The main challenger to the Big Four accounting firms is planning to split its audit practice from its advisory business to convince clients it can match its larger rivals on audit quality.

BDO, the UK’s fifth largest audit firm, is understood to have indicated to the accounting watchdog that it expects to follow the Big Four by ringfencing its audit business.

The Financial Reporting Council last week told the Big Four – Deloitte, EY, KPMG and PwC – to outline by October how they plan to separate their audit divisions from their wider business.

The regulator hopes that splitting the Big Four’s audit practices will allow their auditors to challenge company directors more robustly by increasing their independence from the firms’ lucrative consulting arms.

Grant Thornton, the UK’s sixth largest auditor, is also preparing to ringfence its audit business. Fiona Baldwin, the firm’s head of audit, welcomed the introduction of an operational split for the Big Four.

She said: “Whilst we are not required to present our plans for operational separation to the regulator in 2020, we are already working on the practicalities of adopting the principles, and will continue to engage with the FRC, our people and our clients on the benefits of the proposals.”

The push to ringfence audit practices follows a string of accounting scandals at the likes of retailer BHS, outsourcer Carillion and cake seller Patisserie Valerie.

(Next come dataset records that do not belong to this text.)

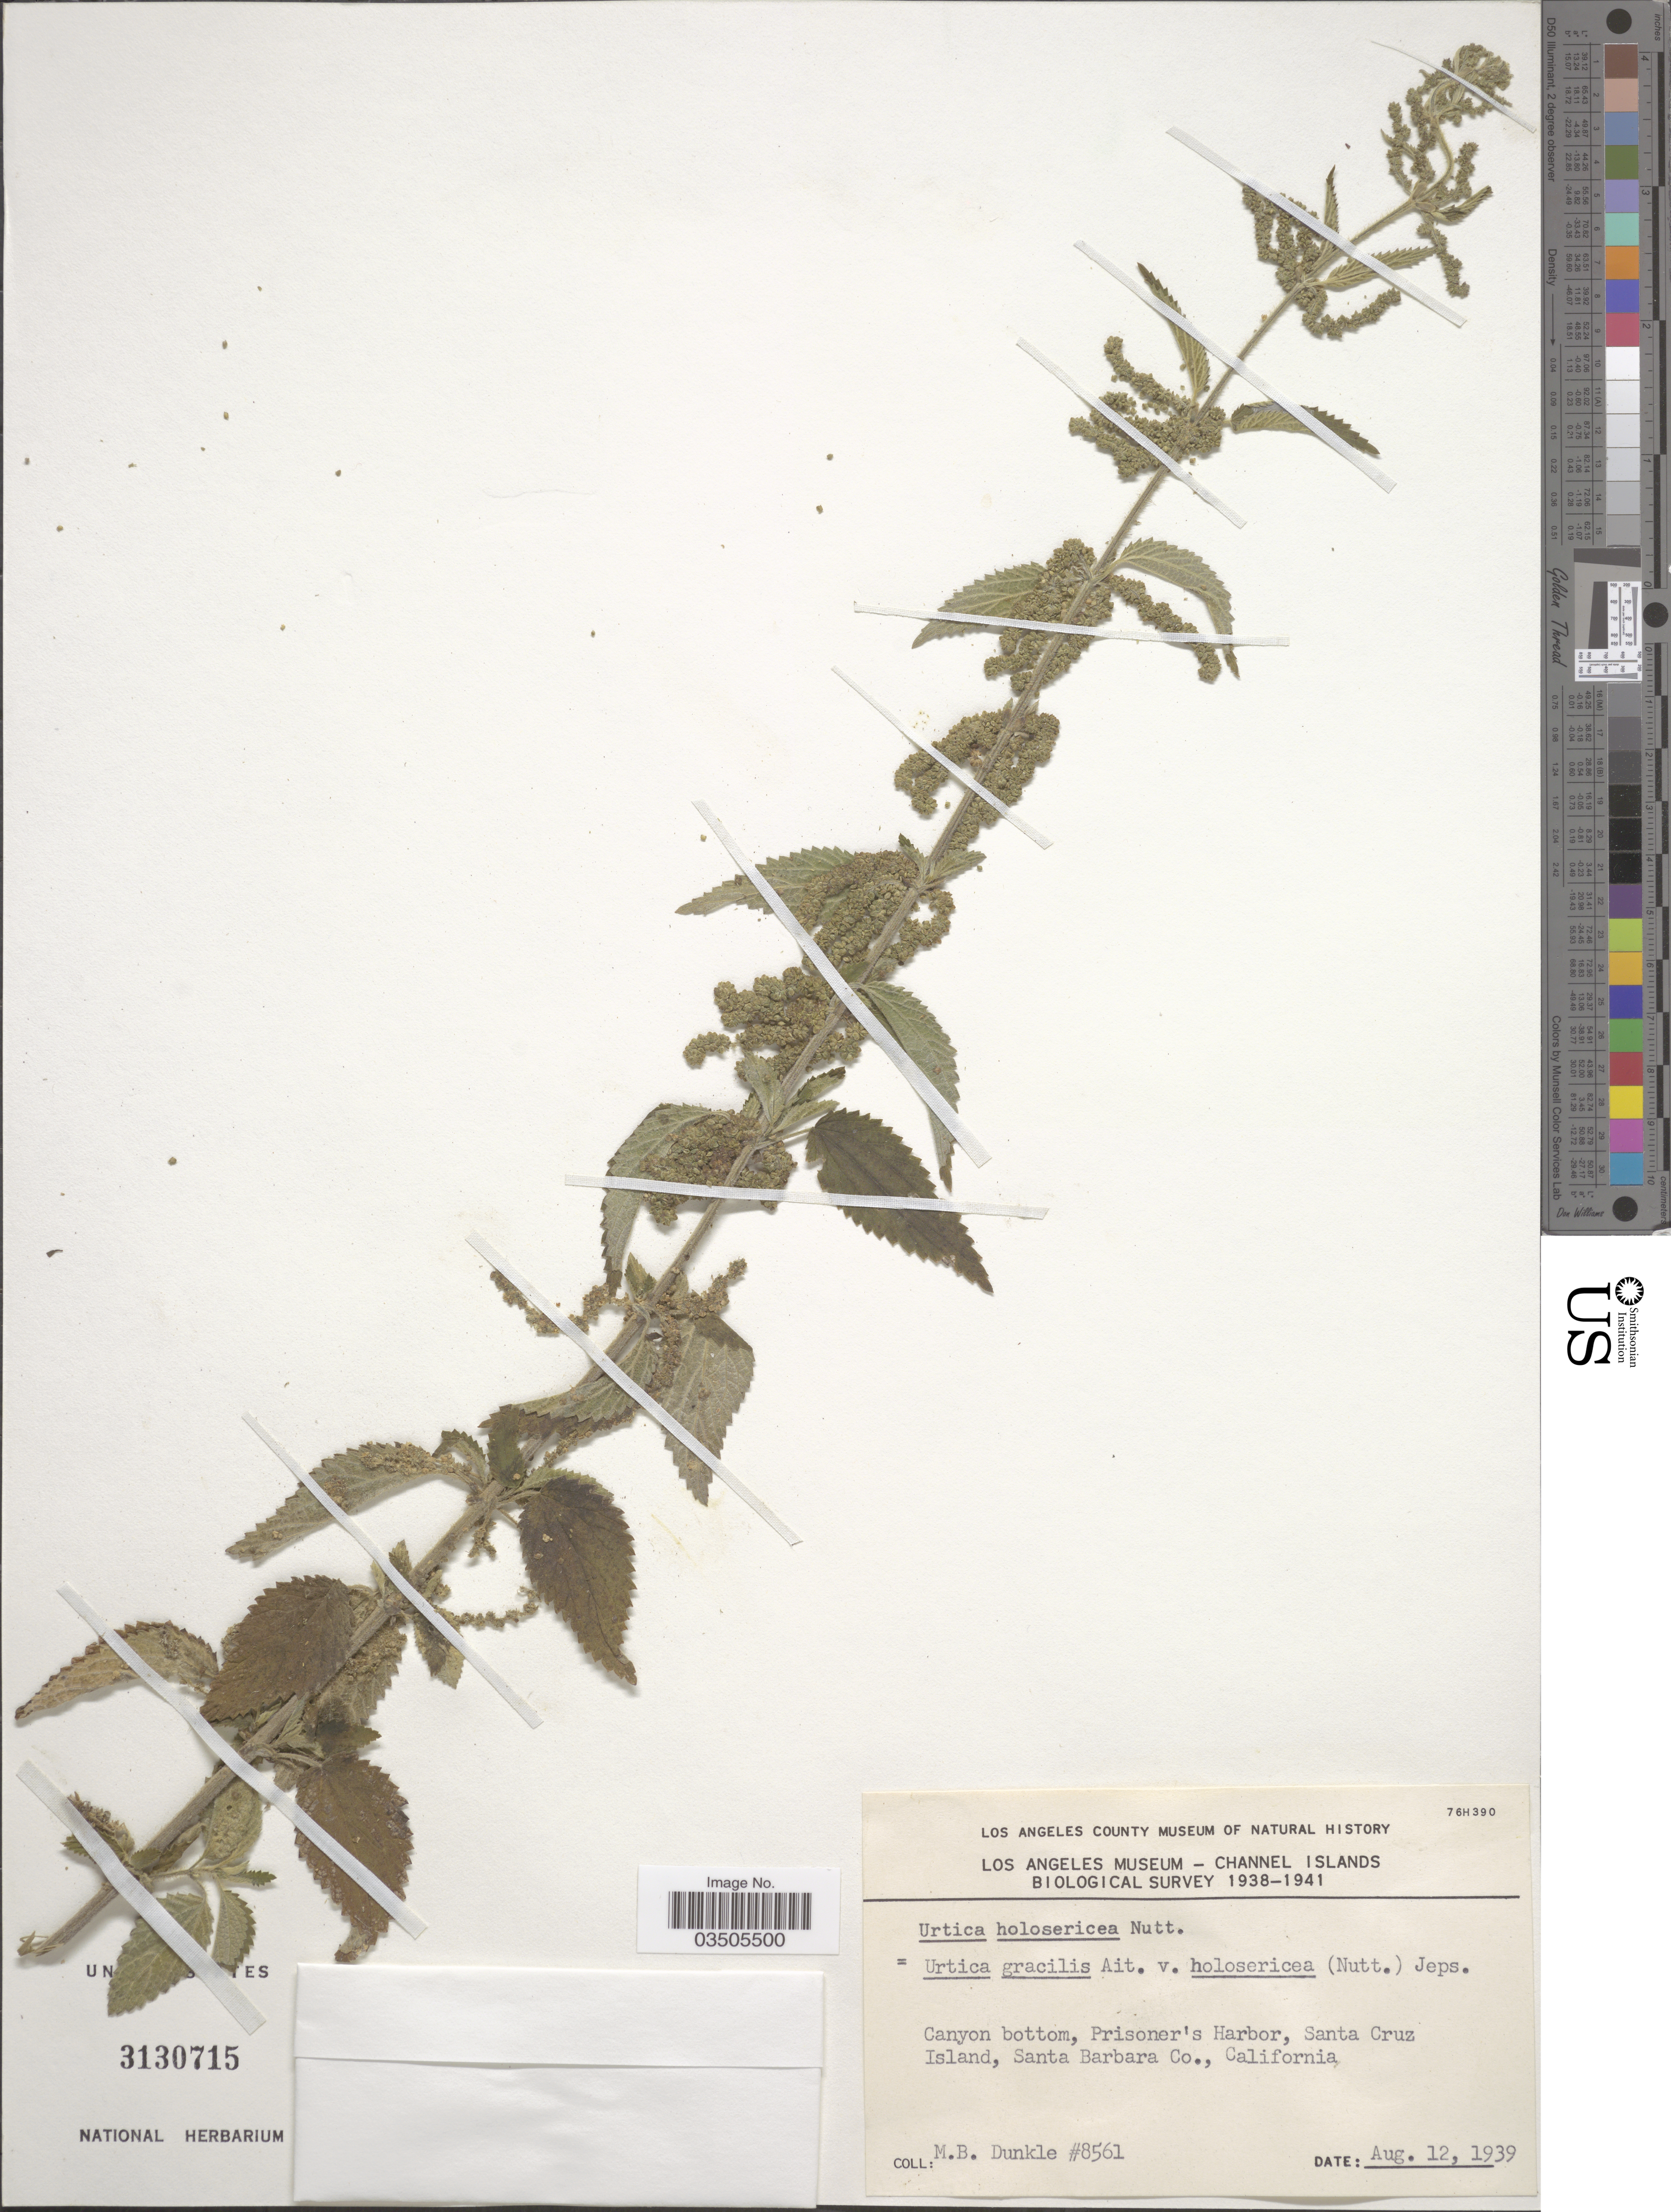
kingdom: Plantae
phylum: Tracheophyta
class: Magnoliopsida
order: Rosales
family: Urticaceae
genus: Urtica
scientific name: Urtica dioica subsp. holosericea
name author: (Nutt.) Thorne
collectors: M. Dunkle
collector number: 8561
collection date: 1939-08-12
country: United States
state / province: California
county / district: Santa Barbara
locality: Canyon bottom, Prisoner's Harbor, Santa Cruz Island, Santa Barbara Co.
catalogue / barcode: US 3130715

Patisserie Valerie closed sign - DANIEL LEAL-OLIVAS  /AFP

The changes do not apply to mid-tier firms, but challengers may feel compelled to follow suit to convince clients that they can provide audits of a similar quality to the Big Four.

David Rule, executive director of supervision at the FRC, said: “It’s possible smaller firms will embrace this anyway as a competitive necessity.”

The Big Four’s separation of audit practices is likely to create a market norm which challenger firms will have to follow in order to win coveted FTSE 350 audit mandates, sources at challenger firms said.

Bob Neate, head of audit at Mazars, one of them, said: “I think the market will begin to expect [ringfenced audit practices] because when we are pitching against the Big Four for a FTSE 350 audit, a smart audit committee chair would say, ‘Why aren’t you doing this if it is deemed to be the right answer?’”

The audit and consulting arms of RSM, the other major challenger, have been legally separate entities since 2007, and the firm says its audit division is already operationally distinct from the rest of the business.

Regulators have given the Big Four until 2024 to complete any split, but a senior source said BDO expects to move faster, potentially completing its split within a year of deciding to do it.